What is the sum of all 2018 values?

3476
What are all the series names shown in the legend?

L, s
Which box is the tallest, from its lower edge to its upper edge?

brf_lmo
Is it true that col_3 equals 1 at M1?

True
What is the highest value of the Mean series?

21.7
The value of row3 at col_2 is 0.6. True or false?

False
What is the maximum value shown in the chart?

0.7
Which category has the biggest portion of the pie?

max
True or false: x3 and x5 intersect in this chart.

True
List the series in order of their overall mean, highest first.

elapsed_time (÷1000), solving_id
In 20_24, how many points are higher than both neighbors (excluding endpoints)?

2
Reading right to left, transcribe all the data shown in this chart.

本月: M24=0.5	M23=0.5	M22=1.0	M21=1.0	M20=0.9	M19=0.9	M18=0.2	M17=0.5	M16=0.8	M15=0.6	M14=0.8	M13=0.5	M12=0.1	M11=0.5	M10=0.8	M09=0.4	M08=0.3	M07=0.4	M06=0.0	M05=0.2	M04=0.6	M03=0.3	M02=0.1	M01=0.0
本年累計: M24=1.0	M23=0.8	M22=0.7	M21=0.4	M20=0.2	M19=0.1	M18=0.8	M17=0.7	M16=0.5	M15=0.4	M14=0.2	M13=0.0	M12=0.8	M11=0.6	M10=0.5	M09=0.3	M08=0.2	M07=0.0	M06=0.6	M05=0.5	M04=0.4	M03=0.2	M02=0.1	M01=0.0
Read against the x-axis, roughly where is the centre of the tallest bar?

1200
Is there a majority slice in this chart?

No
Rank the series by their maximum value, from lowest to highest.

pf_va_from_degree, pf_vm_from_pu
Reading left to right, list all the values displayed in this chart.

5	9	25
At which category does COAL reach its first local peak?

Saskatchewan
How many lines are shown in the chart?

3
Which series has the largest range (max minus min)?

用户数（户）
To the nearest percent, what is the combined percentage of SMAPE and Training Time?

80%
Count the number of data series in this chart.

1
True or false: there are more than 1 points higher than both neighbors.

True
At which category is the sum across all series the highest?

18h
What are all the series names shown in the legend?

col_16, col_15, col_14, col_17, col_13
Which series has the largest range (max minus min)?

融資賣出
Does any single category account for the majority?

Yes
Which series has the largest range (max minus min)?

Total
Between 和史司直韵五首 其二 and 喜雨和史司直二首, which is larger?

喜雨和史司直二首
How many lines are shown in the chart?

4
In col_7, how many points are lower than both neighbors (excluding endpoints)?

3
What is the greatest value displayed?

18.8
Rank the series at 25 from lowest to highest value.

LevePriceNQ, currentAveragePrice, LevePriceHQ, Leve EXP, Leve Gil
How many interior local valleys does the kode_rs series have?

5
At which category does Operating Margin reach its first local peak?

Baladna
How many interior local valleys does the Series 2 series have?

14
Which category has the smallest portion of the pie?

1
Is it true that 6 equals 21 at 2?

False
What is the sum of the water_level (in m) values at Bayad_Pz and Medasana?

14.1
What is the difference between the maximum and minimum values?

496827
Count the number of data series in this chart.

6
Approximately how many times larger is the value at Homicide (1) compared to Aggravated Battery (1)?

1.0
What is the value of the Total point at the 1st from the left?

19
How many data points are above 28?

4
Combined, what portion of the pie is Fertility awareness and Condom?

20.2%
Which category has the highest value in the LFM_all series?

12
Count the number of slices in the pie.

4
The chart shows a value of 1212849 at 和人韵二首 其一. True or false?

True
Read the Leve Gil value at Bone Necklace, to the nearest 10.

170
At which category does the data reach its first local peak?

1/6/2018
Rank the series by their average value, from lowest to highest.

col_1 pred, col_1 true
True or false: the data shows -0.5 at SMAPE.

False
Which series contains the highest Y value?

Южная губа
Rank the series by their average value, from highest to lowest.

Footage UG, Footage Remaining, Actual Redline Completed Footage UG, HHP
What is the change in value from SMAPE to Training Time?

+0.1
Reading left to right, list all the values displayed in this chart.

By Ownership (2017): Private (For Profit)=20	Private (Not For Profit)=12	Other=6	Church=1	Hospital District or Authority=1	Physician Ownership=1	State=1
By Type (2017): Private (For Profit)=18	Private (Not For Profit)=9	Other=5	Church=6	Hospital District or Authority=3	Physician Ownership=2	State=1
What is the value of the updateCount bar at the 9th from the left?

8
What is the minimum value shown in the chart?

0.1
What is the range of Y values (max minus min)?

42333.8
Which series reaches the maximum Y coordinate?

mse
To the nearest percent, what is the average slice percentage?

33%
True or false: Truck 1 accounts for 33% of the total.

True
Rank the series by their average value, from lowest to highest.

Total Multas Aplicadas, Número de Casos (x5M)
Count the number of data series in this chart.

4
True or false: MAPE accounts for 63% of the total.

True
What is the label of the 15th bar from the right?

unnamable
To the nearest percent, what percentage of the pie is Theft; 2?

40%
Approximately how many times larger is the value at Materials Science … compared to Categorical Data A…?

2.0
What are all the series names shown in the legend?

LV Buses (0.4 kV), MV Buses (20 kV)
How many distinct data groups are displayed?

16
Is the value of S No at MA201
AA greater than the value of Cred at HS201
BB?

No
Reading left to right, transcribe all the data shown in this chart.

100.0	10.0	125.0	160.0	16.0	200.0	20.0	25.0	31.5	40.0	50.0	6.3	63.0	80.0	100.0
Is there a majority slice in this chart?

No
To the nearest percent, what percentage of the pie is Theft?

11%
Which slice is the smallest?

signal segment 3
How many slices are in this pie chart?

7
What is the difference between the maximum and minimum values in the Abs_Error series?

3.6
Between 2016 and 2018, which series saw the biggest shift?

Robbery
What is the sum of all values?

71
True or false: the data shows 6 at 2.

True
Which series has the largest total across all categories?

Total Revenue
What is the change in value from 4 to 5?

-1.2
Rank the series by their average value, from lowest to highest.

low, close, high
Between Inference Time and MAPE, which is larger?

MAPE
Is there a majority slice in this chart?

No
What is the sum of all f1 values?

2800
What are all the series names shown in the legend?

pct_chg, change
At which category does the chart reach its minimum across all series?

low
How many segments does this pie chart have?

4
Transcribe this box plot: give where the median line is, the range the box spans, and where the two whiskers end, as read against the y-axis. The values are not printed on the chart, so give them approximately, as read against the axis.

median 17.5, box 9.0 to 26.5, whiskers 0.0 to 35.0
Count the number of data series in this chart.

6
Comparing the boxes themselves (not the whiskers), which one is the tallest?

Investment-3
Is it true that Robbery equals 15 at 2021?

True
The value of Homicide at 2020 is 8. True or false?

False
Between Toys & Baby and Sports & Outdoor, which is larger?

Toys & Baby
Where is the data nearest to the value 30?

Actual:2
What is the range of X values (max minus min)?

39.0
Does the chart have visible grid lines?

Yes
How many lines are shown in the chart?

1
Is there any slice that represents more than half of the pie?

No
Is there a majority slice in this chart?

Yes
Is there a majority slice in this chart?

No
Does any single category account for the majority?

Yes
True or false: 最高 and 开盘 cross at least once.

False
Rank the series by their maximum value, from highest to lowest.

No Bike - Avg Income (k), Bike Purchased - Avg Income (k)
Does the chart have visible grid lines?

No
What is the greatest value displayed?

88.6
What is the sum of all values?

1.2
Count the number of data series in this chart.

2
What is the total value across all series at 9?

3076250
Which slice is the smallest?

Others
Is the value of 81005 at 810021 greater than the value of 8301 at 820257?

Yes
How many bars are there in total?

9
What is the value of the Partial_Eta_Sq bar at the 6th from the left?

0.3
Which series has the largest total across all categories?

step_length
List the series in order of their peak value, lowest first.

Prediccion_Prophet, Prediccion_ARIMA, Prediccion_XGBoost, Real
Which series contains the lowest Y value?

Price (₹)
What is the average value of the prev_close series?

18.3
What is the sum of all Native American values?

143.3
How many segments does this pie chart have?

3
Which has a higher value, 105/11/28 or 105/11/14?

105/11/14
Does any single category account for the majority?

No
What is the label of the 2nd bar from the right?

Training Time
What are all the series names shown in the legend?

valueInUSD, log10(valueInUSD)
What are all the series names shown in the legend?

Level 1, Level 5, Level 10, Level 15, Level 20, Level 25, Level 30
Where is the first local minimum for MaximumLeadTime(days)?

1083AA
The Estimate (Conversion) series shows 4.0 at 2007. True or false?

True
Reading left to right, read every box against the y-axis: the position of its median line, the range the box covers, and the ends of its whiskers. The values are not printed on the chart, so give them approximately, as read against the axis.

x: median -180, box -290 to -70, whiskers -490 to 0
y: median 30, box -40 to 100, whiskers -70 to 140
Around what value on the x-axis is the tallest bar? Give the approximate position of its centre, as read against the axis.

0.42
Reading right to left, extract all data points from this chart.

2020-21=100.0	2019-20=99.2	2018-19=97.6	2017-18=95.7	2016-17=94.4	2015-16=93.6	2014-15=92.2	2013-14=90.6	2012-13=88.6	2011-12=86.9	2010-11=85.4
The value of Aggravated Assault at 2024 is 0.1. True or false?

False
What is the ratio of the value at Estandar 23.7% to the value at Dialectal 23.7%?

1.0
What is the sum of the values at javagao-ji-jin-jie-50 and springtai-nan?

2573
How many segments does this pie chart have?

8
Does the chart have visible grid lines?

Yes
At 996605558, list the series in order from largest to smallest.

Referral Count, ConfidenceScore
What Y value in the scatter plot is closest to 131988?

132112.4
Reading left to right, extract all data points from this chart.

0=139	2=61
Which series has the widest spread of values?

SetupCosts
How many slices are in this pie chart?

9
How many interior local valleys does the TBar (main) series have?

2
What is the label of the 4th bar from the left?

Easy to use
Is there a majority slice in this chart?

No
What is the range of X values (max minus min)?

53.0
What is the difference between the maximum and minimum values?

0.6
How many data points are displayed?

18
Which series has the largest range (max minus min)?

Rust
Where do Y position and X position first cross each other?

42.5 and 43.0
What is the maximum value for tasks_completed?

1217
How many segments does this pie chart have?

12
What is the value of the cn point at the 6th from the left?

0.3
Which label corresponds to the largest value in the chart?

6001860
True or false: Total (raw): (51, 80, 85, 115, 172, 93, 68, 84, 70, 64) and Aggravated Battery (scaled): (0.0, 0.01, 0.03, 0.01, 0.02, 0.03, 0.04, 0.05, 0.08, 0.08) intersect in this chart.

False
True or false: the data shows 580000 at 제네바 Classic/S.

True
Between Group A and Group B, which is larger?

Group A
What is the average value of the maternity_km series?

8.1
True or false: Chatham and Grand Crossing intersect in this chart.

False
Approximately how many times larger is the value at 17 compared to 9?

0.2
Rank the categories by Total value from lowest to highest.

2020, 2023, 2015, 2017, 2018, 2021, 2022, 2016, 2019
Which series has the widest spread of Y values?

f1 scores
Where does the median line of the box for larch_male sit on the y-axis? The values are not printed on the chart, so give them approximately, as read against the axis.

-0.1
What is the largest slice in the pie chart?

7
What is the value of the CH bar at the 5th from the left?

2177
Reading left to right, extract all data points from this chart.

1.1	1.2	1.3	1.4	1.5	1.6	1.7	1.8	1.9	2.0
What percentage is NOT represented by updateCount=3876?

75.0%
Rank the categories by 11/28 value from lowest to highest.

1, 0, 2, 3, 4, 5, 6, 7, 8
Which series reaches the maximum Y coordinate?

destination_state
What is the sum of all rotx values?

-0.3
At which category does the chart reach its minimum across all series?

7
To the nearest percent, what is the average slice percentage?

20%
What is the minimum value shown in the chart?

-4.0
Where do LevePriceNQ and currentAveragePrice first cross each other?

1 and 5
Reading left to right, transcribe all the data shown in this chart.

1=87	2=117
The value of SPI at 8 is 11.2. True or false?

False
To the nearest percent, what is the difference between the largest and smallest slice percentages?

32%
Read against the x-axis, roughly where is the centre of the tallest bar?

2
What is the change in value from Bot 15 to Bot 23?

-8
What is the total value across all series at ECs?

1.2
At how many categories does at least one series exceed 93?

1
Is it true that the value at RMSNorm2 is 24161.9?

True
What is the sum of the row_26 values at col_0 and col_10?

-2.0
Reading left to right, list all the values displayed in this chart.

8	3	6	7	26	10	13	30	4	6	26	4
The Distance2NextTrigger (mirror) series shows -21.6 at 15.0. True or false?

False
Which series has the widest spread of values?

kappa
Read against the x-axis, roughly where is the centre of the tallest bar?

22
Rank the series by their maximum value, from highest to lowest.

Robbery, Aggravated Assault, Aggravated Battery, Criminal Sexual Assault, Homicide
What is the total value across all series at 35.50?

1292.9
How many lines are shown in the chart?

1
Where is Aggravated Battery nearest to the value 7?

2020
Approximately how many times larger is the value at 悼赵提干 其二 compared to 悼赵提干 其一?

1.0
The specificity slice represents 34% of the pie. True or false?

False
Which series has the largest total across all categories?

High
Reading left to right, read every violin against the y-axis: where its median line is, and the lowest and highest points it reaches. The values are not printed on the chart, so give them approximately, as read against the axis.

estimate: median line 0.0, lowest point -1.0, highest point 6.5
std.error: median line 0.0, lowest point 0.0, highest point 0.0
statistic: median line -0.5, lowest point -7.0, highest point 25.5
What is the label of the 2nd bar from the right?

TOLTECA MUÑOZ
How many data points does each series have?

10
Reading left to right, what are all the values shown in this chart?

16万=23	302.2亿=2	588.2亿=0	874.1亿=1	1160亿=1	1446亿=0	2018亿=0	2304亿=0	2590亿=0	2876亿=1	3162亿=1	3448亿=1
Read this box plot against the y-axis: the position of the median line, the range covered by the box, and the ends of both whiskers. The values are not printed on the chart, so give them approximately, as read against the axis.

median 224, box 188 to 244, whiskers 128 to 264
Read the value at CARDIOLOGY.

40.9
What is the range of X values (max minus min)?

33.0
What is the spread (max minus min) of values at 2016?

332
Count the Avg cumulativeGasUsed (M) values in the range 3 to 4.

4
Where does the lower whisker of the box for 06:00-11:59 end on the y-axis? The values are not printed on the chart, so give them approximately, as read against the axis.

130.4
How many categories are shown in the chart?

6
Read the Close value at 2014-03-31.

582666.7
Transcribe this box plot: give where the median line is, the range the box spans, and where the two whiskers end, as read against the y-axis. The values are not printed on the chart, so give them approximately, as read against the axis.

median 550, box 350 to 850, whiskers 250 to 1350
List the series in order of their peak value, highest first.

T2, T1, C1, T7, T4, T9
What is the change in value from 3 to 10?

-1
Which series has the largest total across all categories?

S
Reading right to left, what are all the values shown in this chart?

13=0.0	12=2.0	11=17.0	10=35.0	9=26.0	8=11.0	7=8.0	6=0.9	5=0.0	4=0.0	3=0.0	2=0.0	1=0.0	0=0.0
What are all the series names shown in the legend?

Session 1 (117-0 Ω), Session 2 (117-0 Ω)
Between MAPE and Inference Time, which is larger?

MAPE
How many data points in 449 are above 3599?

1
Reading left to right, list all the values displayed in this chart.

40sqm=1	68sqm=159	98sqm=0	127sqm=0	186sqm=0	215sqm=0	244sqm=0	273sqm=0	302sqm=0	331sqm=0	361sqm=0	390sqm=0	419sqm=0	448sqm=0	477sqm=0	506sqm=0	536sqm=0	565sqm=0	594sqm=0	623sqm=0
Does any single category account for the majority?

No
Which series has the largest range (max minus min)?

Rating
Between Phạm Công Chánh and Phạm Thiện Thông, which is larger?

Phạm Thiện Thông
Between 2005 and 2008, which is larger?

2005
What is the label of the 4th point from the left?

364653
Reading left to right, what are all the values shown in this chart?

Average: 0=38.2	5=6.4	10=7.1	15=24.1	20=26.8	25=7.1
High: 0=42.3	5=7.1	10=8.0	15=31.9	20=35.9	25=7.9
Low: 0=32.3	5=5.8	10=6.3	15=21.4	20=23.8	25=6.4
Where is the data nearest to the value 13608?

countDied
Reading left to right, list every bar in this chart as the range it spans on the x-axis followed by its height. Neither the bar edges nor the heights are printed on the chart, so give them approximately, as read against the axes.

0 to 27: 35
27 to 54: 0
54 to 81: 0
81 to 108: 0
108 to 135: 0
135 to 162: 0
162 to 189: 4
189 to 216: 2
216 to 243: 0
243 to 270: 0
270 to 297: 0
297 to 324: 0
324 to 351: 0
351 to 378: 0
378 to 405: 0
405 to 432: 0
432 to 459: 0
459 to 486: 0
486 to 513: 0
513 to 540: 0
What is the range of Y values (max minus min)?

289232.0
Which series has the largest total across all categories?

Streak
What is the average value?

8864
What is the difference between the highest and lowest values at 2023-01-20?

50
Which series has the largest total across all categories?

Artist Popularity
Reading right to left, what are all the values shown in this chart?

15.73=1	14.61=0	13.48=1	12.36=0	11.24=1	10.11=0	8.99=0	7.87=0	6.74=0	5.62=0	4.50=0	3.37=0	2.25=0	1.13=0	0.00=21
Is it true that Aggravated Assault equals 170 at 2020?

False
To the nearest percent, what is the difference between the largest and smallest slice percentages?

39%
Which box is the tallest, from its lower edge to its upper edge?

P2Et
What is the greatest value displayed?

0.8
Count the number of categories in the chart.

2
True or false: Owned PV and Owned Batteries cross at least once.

+ + + +

» **Exercise instructions**
Rewrite the listing from its first line through the line containing "What is the maximum value shown in the chart?", with "tallest" changed to "largest" and nothing else altered.

» **Answer box**
What is the sum of all 2018 values?

3476
What are all the series names shown in the legend?

L, s
Which box is the largest, from its lower edge to its upper edge?

brf_lmo
Is it true that col_3 equals 1 at M1?

True
What is the highest value of the Mean series?

21.7
The value of row3 at col_2 is 0.6. True or false?

False
What is the maximum value shown in the chart?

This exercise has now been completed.